Until resale or until laid the tiles and other Goods supplied by the Company shall be separately stored and identified by the Purchaser in such a way to clearly indicate the Company’s ownership thereof.  

Security Interest  

  1. Unless otherwise stated, a term contained in these Conditions of Sale that is defined in the Personal Property Securities Act 2009 (Cth) (PPSA) (but not otherwise defined in these Conditions of Sale) has the meaning given to it in the PPSA. 
  2. In consideration for the Company supplying Goods to the Purchaser under these Conditions of Sale, the Purchaser: 
  3. grants to the Company a security interest, and to the extent applicable, a purchase money security interest (PMSI) in respect of all Goods supplied by the Company to the Purchaser from time to time; 
  4. agrees that the security interest and any PMSI granted will continue to apply to any goods coming into existence or proceeds of sale of Goods or goods coming into existence; 
  5. agrees to treat the security interest and any PMSI created under these Conditions of Sale as a continuing and subsisting security interest in the relevant Goods with priority over any registered or unregistered general (or other) security and any unsecured creditor (even if the Goods become fixtures before paid for in full); 
  6. agrees that the security interest and any PMSI has attached to all Goods now or in the future supplied to the Purchaser by the Company; and 
  7. these Conditions of Sale constitute a security agreement for the purposes of the PPSA with respect to any security interest or PMSI in relation to the Goods or any other collateral in relation thereto. 
  8. The Company reserves the right to register a financing statement under the PPSA in respect of the Goods and to generally register and perfect any security arising pursuant to these Conditions of Sale and the supply of Goods to the Purchaser from time to time. The Purchaser agrees to reimburse the Company for all costs and/or expenses incurred or payable by the Company in relation to registering, maintaining or releasing any financing statement or any other document in respect of any security interest under this agreement. 
  9. The Purchaser and the Company agree that to the extent mentioned by Section 115(1) (a) – (r) of the PPSA, they agree to contract out of each of the provisions of the PPSA listed in section 115(1) (a) – (r) (inclusive) and the Purchaser hereby waives it rights under each of the sections of the PPSA referred to therein.

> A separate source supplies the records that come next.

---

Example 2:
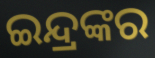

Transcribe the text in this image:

ଇନ୍ଦ୍ରଙ୍କର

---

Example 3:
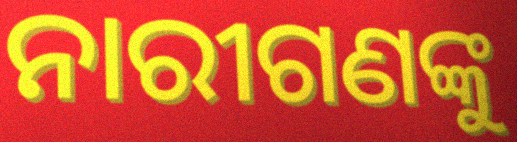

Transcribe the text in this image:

ନାରୀଗଣଙ୍କୁ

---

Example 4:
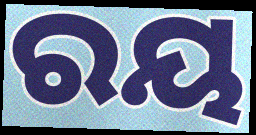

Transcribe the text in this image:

ରୟ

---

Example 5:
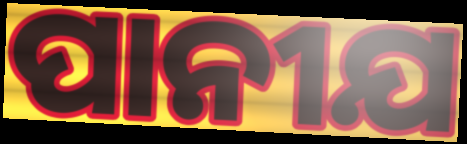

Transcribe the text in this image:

ପାନୀଯ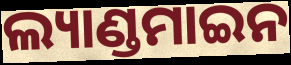
ଲ୍ୟାଣ୍ଡମାଇନ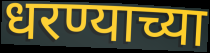
धरण्याच्याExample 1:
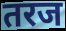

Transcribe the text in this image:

तरज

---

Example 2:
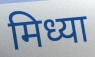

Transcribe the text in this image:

मिध्या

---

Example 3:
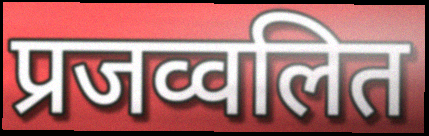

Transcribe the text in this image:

प्रजव्वलित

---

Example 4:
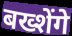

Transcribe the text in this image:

बख्शेंगे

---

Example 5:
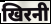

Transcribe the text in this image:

खिरनीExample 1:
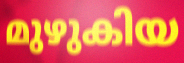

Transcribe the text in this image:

മുഴുകിയ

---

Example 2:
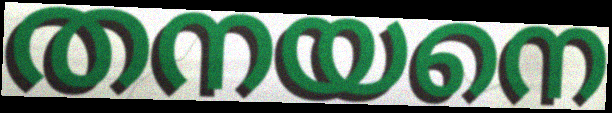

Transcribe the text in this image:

The Purchaser further waives its right to receive a copy of any financing statement, any financing change statement or any verification statement that is or may be registered, issued or received at any time or which would otherwise be required to be provided by the Company under the PPSA. 
  10. The Purchaser agrees that, until all monies owing to the Company are paid in full, it shall not sell or grant any other security interest in the Goods or any collateral thereto (which collateral shall be deemed to include all goods and the proceeds from the sale of such Goods by the Purchaser).